§ Extrait de texte:
___

Nous devons également considérer que nous sommes devant une société ouverte dans laquelle les patients disposent d'un droit à l'information sur leur santé, et peuvent aussi exiger que des tests soient disponibles. Nous sommes dans une société de l'Internet et donc si ce n'est pas disponible en France ou s'il existe une régulation française, il n'est pas nécessaire d'aller très loin pour arriver à obtenir des avis ou des possibilités d'accès supplémentaires.

En 2010, le Nuffield Council en Grande-Bretagne a rendu un avis sur le « medical profiling » et la médecine en ligne, et cela s'appelait l'éthique de la médecine personnalisée, « ethics of personalized care in a consumer age ». Le Nuffield Council a identifié cinq grands chapitres de tension, où s'opposent à chaque fois dans ce droit à l'information, les avantages et les inconvénients de la mise à la disposition du grand public de ces tests. Il s'agit de tests génétiques, mais aussi d'autres tests. Ainsi on trouve en ligne de nombreux tests pour auto-diagnostiquer ou non un début de maladie d'Alzheimer. On peut s'interroger sur la validité de ces tests et sur leur intérêt. D'un côté les avantages sont une meilleure information, une meilleure prise en charge, un meilleur respect de l'autonomie de la personne, un meilleur usage des deniers publics, de l'autre côté les risques sont liés aux difficultés de compréhension des résultats. Ce qui est vrai pour les variants génétiques, l'est tout aussi pour l'imagerie médicale, et pour d'autres paramètres de la personne, qui peuvent varier au cours du temps (pression artérielle, glycémie, etc .). Le risque est également un éloignement, voire la perte de la relation médecin-malade. Si tout passe par Internet, il n'y a plus de relation personnelle, on risque l'atteinte à la vie privée et le mercantilisme dans les pays où l'on peut faire de la publicité directe par rapport à un certain nombre de tests. Je pense que Dominique Stoppa-Lyonnet évoquera ces questions de susceptibilité liées au diagnostic. Par exemple pour le cancer du sein : la publicité de Myriad Genetics était « vous avez toujours voulu savoir, maintenant, vous pouvez savoir », par rapport à une mutation qui portait sur 2 à 3 % des cancers du sein...

___

§ Extraits du listing:
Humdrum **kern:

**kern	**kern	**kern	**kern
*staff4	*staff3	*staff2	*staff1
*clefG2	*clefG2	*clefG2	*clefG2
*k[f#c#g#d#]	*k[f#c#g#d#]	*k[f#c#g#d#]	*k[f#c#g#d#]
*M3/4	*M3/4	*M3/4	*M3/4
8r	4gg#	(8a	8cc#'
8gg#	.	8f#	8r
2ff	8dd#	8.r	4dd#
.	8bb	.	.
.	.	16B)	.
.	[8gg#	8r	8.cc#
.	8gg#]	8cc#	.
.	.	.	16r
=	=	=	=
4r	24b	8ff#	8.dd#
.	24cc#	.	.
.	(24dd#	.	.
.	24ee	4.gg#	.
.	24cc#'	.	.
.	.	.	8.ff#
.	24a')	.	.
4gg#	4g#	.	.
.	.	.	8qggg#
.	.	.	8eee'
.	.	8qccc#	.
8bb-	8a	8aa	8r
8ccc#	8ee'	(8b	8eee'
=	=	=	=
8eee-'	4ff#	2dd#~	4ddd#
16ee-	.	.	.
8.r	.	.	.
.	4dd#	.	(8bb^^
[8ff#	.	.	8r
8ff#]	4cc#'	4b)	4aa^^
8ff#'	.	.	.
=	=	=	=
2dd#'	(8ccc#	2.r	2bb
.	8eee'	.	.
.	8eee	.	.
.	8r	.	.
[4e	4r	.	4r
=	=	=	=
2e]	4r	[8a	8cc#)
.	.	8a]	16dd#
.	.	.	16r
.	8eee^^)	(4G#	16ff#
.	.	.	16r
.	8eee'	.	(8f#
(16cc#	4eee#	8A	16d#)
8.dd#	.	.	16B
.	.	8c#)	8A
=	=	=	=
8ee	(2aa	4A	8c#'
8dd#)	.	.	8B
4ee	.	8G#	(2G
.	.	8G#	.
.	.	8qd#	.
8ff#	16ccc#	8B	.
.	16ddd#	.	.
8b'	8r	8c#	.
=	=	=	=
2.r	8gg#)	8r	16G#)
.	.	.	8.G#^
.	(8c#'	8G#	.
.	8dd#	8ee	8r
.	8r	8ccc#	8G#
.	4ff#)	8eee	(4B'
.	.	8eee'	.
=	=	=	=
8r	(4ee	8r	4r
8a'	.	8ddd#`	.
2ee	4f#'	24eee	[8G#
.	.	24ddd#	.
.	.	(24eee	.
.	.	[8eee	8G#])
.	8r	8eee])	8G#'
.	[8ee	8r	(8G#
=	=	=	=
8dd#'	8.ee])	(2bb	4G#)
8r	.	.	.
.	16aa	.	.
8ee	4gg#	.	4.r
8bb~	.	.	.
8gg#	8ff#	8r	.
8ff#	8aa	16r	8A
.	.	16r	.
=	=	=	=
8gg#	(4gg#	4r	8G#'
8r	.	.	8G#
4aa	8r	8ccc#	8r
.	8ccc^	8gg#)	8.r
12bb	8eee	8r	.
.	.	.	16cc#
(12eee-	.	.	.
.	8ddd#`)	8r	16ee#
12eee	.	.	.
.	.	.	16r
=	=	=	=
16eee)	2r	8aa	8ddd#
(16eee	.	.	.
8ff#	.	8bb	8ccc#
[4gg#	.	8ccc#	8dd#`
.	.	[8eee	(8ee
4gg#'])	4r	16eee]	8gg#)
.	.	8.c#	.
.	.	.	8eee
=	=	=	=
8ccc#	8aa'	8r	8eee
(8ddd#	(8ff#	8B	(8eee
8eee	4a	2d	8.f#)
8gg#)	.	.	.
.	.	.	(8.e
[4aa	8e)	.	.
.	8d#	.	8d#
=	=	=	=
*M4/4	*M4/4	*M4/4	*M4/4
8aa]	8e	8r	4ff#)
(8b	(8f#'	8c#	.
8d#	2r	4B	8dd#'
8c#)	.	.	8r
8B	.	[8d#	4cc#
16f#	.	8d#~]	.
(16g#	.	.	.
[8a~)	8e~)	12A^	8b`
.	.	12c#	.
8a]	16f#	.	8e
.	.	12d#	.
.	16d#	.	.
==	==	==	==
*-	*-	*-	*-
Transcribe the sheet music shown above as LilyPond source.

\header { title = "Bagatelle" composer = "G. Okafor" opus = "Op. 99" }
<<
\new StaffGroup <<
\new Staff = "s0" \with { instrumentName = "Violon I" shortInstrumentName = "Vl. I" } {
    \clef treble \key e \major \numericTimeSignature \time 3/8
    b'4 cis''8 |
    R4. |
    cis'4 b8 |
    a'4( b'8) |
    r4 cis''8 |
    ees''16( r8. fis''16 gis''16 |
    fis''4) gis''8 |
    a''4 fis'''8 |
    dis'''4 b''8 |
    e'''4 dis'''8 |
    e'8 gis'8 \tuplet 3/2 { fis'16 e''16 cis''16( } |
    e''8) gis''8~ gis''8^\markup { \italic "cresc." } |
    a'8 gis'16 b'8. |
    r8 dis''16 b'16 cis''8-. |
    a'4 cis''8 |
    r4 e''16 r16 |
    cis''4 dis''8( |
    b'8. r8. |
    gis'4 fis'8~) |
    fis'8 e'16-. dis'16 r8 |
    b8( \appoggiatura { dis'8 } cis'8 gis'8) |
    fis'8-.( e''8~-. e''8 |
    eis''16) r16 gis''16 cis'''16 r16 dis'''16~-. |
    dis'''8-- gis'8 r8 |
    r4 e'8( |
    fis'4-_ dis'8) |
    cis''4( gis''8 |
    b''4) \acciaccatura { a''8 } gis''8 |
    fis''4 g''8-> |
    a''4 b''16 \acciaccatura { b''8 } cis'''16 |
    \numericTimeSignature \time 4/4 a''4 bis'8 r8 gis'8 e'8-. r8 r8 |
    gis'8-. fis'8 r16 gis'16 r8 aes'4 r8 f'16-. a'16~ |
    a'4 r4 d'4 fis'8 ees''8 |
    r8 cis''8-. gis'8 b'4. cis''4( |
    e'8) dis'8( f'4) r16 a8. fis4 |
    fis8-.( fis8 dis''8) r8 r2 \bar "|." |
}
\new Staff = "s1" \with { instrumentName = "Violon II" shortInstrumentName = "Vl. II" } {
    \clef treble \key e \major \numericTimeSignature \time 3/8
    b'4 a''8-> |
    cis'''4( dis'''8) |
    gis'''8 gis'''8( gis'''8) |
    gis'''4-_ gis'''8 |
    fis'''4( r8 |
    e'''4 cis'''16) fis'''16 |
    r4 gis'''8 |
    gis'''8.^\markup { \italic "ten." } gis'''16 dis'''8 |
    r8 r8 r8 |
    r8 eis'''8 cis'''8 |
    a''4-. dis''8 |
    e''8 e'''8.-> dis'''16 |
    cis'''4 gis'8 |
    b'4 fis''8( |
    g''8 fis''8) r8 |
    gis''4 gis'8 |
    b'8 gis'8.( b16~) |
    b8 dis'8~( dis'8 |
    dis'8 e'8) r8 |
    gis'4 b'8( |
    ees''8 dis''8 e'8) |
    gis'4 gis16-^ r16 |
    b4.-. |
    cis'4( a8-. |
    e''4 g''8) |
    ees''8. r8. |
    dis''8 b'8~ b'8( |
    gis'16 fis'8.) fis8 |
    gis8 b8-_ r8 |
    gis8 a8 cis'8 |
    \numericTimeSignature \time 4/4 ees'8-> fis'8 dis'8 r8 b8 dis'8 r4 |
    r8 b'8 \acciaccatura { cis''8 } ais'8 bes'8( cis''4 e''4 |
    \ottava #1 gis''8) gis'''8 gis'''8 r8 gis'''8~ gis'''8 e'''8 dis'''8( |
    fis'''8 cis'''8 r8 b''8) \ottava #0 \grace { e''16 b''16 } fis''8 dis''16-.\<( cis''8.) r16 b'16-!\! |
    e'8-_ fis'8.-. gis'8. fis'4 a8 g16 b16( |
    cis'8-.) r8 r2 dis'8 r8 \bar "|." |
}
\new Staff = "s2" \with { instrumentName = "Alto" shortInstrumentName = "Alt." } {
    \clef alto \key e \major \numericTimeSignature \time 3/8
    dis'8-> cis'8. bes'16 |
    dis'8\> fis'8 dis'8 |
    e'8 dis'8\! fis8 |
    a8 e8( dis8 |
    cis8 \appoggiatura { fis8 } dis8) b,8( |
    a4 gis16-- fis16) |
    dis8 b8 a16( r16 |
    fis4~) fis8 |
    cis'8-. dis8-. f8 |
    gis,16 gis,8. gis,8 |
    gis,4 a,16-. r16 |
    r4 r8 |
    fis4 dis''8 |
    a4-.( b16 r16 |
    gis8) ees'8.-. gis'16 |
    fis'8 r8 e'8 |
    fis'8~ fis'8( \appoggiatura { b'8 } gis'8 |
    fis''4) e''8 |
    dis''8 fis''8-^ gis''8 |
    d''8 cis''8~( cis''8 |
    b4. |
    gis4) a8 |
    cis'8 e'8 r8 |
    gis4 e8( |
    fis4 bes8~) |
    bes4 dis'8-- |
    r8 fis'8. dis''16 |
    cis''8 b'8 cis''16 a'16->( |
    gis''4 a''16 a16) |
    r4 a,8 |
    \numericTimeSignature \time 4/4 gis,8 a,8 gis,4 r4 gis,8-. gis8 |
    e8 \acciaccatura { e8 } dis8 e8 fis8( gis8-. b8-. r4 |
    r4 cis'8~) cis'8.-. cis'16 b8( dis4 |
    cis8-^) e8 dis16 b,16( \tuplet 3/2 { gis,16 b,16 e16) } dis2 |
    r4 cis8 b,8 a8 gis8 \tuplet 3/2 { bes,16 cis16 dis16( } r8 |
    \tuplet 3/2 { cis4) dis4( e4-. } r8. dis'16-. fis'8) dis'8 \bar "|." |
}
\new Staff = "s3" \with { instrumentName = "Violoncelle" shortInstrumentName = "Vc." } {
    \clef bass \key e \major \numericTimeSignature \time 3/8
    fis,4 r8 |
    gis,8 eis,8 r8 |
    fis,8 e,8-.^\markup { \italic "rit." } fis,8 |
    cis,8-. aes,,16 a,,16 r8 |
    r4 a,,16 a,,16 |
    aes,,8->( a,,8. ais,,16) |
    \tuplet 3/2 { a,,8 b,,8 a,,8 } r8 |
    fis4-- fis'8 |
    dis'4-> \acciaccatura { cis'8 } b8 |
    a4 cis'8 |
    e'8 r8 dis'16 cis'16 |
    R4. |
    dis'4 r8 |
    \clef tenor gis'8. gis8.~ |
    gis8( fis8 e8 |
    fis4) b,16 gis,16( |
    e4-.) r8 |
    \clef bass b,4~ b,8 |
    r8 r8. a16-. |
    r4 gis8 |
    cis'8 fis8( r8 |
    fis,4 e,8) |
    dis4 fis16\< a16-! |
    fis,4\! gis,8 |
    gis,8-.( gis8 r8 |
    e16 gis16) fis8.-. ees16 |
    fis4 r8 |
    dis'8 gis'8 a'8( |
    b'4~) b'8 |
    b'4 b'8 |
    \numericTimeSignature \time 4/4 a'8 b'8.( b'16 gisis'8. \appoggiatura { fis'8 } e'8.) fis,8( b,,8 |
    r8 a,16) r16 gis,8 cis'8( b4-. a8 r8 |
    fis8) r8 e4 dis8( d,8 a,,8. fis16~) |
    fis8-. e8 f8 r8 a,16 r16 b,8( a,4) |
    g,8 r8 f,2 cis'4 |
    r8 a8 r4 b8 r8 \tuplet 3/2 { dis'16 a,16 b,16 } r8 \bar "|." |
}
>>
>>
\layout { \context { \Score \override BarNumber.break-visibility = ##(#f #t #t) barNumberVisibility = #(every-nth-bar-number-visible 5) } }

___

§ Consigne 1: Reproduisez à l'identique le passage de l'extrait sur les tests en ligne compris entre « Nous devons également » et « possibilités d'accès supplémentaires. », bornes incluses.
§ Consigne 2: Dressez la liste complète des avantages que l'extrait sur les tests en ligne attribue à leur mise à disposition du grand public.
§ Consigne 3:
Répondez brièvement à ces questions sur l'extrait consacré aux tests en ligne :
(a) En quelle année le Nuffield Council a-t-il rendu son avis ?
(b) Quelle maladie fait l'objet de nombreux tests d'auto-diagnostic proposés en ligne ?
(c) Quelle part des cancers du sein concernait la mutation visée par la publicité de Myriad Genetics ?

§ Réponse 1:
Nous devons également considérer que nous sommes devant une société ouverte dans laquelle les patients disposent d'un droit à l'information sur leur santé, et peuvent aussi exiger que des tests soient disponibles. Nous sommes dans une société de l'Internet et donc si ce n'est pas disponible en France ou s'il existe une régulation française, il n'est pas nécessaire d'aller très loin pour arriver à obtenir des avis ou des possibilités d'accès supplémentaires.

§ Réponse 2:
- une meilleure information
- une meilleure prise en charge
- un meilleur respect de l'autonomie de la personne
- un meilleur usage des deniers publics

§ Réponse 3:
(a) En 2010.
(b) La maladie d'Alzheimer.
(c) 2 à 3 %.